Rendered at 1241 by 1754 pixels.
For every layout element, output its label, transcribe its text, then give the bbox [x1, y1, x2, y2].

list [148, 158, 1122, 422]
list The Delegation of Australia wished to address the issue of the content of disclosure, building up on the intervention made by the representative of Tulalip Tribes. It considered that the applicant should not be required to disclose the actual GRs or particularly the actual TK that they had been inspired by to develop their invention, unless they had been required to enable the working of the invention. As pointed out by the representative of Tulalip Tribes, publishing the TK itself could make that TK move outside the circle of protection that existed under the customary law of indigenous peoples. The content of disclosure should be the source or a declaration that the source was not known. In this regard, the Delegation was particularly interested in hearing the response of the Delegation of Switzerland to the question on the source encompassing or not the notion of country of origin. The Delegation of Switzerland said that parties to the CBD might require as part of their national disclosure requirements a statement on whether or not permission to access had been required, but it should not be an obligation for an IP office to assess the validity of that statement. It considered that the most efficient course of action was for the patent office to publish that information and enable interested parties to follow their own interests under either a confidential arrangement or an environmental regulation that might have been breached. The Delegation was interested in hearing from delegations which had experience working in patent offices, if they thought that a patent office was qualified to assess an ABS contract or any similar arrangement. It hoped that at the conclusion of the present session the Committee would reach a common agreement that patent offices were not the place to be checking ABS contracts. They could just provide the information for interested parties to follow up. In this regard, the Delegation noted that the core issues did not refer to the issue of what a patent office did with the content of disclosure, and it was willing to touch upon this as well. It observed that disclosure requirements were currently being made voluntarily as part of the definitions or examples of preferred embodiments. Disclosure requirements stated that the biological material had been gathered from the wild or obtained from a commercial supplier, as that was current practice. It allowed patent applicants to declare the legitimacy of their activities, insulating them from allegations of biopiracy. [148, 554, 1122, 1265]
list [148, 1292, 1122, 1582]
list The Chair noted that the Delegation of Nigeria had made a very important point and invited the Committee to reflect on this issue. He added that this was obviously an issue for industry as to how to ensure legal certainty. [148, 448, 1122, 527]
---
» What you need to do:
Using the entries above, quote each line verbatim from the first through the line that contains "For every layout".

» Task result:
Rendered at 1241 by 1754 pixels.
For every layout element, output its label, transcribe its text, then give the bbox [x1, y1, x2, y2].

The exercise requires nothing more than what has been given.